Enquanto isso, um mendigo grita da porta, usando a próclise de costume: — Me dê uma esmola, em nome de Nosso Senhor Jesus Cristo!
— Deus lhe favoreça, arrume pra dois! — grita dona Maria, ainda enfezada com a gata!
— Eu pisei em rastro de corno hoje. Rapaz, eu não gosto de mulher cedo na minha porta. Sangue de quixe, toda vez que aquela mulher pisa na minha porta de manhã cedo, não aparece um vivente, não ganho um vintém! Isso é Bem-te-vi mandando jogar pemba na minha porta. Mas ele me paga. Hoje eu estou virada na porra!

"Blim blão!" — soa a campainha.

— Quem é?! — pergunta dona Maria lá do fundo da pensão, acendendo o fogão de carvão.
— Sou eu comadre! — responde Tonhão, dando aquela risada de quem está com asma brônquica!
— Mas Tonhão! Você não presta, me vendendo "oitocentas gramas" de carne dizendo que é um quilo!
— Eu já acertei, comadre! Fique tranquila que eu agora eu mandei um quilo e "duzentas gramas"! — responde Tonhão, dando a sua risada cheia de chiados e trocando com dona Maria, como de costume, o grama pela grama.
— Quem não te conhece é quem te compra, Tonhão! — responde dona Maria, com um sorriso.

Tonhão vai embora, mas dando muitas gargalhadas, ajeitando o seu famoso chapéu de couro.

Enquanto isso, dona Maria grita da cozinha: — Marcelo! A comida vai esfriar, Marcelo!
— Eu já vou mainha, que pressa da senhora! — responde seu filho Marcelo, com a calma de sempre.

Passado alguns minutos, chega o seu filho mais velho, Raimundo: — Benção mainha! — fala Raimundo, passando uma das mãos na cabeça de dona Maria.
— Deus lhe dê sorte! — responde dona Maria, abanando o fogão de carvão que está difícil de acender.
— Mainha, me arrume vinte conto, segunda-feira eu devolvo. Preciso comprar uma galinha pra comer no domingo. — comenta Raimundo, olhando sério para a mãe.
— Só se eu for roubar! — responde dona Maria.
— A senhora não tem "vinte conto", mainha? — fala Raimundo, com um sorriso.
— Tem quinze dias que não aparece um vivente, nem pra dormir! Preciso jogar sal grosso na casa.
— É brincadeira, mainha! Trouxe "vinte conto" pra senhora fazer a feira. — Raimundo começa a sorrir, tira vinte cruzeiros do bolso e dá à dona Maria.
— Meu filho, muito obrigado! Que menino mágico! Quer um café? — dona Maria depois que ver o dinheiro, começa a sorrir.
— Não mainha, eu tenho que ir, Ninha está me esperando no Central para eu levar as compras pra casa.
— Oh! Meu filho, você pode me dar esse dinheiro? Não vai fazer falta?
— Não mainha, Tchau! — responde Raimundo, dando risada e saindo devagar, indo de encontro à sua mulher, Ninha, que está no supermercado.
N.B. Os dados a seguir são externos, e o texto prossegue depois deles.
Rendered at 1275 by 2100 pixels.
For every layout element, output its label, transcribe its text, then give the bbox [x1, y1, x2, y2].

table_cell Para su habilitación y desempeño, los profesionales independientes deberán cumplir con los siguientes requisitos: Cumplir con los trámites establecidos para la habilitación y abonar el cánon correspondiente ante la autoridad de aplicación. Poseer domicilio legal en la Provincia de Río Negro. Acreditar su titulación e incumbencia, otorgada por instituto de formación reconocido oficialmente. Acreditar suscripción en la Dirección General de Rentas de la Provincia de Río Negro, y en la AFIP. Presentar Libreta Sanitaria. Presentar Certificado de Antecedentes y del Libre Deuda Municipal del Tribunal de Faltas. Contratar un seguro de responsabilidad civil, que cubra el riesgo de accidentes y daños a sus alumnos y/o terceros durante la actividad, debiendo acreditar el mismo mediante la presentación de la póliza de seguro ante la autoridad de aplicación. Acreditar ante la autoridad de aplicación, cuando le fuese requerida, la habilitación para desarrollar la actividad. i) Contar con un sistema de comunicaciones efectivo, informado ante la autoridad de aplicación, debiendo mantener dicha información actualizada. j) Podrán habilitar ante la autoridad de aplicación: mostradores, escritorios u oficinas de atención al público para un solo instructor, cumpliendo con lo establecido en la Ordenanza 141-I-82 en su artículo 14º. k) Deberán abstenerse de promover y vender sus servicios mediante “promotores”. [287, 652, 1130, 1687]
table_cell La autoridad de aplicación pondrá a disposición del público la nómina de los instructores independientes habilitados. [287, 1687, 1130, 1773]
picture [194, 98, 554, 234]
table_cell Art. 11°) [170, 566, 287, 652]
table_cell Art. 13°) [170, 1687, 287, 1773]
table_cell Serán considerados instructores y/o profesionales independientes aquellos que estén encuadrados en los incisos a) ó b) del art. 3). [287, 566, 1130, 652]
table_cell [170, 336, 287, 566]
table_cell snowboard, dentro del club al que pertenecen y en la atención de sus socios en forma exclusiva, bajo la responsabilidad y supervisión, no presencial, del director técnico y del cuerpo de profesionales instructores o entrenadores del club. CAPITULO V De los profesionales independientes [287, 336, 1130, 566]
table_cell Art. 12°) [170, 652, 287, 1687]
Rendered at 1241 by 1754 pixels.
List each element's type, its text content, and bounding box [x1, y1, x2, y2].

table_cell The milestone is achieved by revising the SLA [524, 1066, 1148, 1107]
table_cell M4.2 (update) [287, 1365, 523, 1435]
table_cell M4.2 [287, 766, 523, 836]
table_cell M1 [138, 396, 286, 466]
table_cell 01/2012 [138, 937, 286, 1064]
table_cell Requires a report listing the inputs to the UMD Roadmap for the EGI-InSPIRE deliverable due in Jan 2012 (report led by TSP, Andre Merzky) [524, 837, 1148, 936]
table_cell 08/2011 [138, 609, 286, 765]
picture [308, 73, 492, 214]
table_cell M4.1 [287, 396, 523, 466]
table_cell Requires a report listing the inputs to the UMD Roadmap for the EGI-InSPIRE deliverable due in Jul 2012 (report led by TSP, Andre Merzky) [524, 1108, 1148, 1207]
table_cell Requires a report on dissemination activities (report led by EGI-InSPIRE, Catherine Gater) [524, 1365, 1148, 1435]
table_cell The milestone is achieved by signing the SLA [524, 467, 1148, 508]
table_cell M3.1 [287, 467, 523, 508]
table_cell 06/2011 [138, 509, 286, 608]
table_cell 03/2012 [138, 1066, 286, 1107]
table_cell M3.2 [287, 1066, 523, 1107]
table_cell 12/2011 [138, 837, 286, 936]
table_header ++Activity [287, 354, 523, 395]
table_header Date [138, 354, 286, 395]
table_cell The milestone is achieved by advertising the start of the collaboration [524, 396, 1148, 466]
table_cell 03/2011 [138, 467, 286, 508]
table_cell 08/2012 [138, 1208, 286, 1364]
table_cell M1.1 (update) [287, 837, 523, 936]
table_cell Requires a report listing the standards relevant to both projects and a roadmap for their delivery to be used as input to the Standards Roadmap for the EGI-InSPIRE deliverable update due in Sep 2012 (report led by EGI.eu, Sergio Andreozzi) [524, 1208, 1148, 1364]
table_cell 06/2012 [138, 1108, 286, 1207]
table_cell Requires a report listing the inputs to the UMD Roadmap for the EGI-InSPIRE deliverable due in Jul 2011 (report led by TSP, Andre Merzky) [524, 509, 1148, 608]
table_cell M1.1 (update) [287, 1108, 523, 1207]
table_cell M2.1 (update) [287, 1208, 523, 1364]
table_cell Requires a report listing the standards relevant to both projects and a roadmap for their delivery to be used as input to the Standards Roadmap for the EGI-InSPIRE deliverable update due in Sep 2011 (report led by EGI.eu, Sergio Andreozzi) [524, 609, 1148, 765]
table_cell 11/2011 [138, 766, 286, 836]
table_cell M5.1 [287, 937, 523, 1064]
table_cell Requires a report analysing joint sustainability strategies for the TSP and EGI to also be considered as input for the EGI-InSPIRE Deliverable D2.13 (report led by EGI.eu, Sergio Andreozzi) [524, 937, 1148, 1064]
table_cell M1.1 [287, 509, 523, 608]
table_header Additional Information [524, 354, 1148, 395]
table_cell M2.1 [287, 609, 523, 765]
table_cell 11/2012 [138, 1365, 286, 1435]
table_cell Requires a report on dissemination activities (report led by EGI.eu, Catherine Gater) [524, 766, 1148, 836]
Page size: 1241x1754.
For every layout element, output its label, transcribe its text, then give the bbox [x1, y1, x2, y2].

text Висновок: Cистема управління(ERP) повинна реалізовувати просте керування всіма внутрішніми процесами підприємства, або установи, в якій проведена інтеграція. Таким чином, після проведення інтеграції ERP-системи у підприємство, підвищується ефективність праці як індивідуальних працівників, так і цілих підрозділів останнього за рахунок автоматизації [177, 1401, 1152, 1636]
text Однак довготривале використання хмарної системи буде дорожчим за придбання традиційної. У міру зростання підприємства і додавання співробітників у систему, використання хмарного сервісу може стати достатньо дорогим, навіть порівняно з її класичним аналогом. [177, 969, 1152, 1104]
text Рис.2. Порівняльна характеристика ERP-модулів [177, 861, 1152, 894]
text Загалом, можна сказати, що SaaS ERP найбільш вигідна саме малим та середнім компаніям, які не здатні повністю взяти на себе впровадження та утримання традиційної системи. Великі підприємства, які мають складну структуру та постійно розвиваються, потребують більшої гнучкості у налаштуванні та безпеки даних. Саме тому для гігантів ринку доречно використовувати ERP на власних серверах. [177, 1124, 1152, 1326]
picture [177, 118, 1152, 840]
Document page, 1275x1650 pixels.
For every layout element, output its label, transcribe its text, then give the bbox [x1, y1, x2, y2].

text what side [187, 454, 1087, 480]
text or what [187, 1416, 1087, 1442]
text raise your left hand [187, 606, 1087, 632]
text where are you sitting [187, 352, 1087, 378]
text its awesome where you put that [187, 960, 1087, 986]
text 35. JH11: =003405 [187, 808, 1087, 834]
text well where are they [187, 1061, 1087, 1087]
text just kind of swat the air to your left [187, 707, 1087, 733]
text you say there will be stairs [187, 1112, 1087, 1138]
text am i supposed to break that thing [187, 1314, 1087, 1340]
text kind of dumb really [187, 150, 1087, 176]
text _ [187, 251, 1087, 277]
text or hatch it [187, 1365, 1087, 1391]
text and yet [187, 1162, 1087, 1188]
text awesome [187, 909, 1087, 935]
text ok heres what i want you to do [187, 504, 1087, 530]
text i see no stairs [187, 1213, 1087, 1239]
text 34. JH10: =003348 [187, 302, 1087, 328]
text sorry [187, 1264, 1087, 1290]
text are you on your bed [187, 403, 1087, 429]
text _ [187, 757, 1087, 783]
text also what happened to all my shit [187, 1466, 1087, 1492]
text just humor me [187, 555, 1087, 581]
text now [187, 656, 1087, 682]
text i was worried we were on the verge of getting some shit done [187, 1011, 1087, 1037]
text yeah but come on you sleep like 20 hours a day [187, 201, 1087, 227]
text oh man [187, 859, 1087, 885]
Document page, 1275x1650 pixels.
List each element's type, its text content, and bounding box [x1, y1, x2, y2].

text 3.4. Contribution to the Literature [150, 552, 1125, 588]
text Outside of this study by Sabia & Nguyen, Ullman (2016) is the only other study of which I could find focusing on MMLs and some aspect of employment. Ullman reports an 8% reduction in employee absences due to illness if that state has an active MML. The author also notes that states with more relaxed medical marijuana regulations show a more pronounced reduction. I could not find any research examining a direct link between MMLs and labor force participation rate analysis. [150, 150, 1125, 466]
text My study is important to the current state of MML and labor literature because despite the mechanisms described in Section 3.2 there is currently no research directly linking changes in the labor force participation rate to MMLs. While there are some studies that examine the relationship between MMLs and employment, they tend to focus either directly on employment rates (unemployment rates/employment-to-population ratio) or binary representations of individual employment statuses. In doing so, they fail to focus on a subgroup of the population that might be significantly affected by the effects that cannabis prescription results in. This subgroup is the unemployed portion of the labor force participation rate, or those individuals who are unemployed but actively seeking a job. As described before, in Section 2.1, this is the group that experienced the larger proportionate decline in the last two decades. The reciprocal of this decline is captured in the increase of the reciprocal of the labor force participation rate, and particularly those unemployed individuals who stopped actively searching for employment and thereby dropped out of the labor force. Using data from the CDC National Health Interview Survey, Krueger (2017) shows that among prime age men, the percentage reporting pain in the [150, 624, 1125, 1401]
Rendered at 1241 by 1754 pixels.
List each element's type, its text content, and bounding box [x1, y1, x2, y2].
Hora do almoço na pensão, chegam os outros filhos, Cláudio e Pinho.
— Cláudio, onde está a sua bicicleta? — pergunta a sua mãe, dona Maria.
— Poxa macho, eu esqueci na banca de revistas, ontem! — Cláudio sai correndo pra ver se ainda acha a sua bicicleta. ”Acha duas!”
— Mas menino, você anda no mundo da lua! Vai sair sem almoçar?! — fala dona Maria para o filho Cláudio, que não houve porque já está longe, foi em busca da sua bicicleta.
— Pinho, a comida está na mesa!
— Já vou Mainha! Cláudio está chorando porque não achou a bicicleta.— comenta pinho, dando risada da situação.
— É uma besta mesmo, nem pagou e já perdeu a bicicleta. — comenta sua mãe.

Pinho pega o seu prato com as duas coxas de frango e começa a comê-las com arroz e feijão, assistindo ao programa esportivo “No Campo do 4”, da TV Aratu.

Dona Maria continua na cozinha, mas com os vinte contos no bolso, está mais tranquila agora.